I have enjoyed producing the magazine over these last six years and together with our excellent editor Liz Mason I have been actively involved in seeing the magazine develop into what it is today. Nigel Beckwith brilliantly created the current arrangement with our publisher where the magazine no longer costs BAS any money to produce with this being funded by advertising. In the past the magazine was a significant drain on BAS resources and today we have a magazine that has expanded from four to six editions per year and a Year Book that is a great statement of the health of out society. The great thing about the magazine is all the stories about alpacas that Liz is able to source from our members and we all look forward to receiving our copy every two months.

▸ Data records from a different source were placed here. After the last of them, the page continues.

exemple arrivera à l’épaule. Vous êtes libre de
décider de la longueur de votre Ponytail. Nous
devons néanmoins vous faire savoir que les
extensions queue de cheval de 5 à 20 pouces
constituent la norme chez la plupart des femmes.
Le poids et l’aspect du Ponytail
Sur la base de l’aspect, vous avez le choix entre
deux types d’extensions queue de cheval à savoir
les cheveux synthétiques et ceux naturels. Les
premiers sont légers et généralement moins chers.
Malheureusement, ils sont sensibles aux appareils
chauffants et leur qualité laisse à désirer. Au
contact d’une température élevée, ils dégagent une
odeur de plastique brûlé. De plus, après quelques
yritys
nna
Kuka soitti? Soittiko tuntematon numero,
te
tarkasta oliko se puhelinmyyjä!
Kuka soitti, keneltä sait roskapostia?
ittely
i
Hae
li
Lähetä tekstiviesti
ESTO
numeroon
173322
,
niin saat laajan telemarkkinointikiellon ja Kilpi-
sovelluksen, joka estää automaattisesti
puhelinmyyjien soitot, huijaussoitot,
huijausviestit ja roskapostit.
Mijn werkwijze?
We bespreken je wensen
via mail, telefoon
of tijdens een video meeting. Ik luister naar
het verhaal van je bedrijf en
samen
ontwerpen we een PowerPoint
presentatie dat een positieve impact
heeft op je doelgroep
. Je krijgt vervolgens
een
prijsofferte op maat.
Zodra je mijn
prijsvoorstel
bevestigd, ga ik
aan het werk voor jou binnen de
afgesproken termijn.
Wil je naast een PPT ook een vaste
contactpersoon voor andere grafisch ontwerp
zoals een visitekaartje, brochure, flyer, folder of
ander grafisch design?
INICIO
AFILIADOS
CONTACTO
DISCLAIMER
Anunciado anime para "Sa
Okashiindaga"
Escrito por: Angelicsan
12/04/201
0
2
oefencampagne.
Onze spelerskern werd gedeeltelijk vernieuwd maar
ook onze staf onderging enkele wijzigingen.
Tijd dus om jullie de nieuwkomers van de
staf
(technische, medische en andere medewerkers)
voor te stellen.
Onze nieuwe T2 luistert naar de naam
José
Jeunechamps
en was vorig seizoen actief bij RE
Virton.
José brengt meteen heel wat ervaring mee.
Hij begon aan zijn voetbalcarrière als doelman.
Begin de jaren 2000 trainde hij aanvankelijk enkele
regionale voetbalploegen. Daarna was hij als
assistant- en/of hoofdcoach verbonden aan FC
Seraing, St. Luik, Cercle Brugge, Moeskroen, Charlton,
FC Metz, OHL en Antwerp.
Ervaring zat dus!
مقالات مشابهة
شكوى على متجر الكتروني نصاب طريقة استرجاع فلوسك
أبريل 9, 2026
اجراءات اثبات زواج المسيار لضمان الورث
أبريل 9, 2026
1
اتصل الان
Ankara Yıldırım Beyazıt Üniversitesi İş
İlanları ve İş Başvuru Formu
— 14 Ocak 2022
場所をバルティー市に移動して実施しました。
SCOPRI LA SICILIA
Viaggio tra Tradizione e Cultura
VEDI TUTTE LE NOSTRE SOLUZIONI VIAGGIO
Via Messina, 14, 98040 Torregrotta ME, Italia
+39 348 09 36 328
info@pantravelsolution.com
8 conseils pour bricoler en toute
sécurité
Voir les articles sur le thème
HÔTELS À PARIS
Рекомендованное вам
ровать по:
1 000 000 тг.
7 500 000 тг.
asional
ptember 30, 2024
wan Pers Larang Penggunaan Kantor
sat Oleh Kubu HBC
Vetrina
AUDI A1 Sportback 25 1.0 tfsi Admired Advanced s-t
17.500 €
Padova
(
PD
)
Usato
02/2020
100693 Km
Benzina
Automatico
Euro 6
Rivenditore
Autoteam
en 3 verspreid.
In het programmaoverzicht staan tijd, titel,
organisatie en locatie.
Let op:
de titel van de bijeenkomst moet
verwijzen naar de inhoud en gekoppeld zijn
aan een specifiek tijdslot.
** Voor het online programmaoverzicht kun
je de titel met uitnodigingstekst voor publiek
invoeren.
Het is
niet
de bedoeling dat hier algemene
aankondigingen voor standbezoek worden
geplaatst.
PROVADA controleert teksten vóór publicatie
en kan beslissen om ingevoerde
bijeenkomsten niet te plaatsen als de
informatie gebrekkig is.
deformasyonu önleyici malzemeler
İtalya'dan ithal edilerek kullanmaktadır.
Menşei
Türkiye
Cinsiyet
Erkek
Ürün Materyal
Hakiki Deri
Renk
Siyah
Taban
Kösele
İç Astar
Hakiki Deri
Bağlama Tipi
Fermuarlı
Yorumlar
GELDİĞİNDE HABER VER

I know there are still complaints about the board, but I feel we have come a long way and are gradually ending the infighting and politics that have plagued the society. It has always struck me as strange – the notion of the board being BAS – in reality The British Alpaca Society is the members of the Society and the board are just members who have been elected to serve for a few years to further the aims of the society. The board members all come from different parts of the country and have different interests and yet share a common desire to improve what the society does for its members, so board members are no different from any other member and as a group there are no vested interests or hidden agendas just people trying to do a good job for us all. We still have our issues, and a member is currently taking court action against the British Alpaca Society seeking compensation for what they believe was ill-treatment. Naturally, the board and our insurance company are determined to fight this and not use members money in this way. At the moment this case is with the courts, and we cannot say any more about it, but it illustrates that there is still a way to go to create a more supportive and inclusive society.

So, six years have passed and while I am sure there are things we could have done better, I feel the society is in a much better position than when I took the role of Chair. There has been quite some change in board membership with only Emma Taylor being there longer than I. We have an excellent group of directors to take us forward and I am confident that Sue Loach will do a great job as Chair. I am looking froward to spending more time with our own alpacas and seeing you all as we get back to showing and if I can help the society progress a bTB vaccine I will be delighted to assist.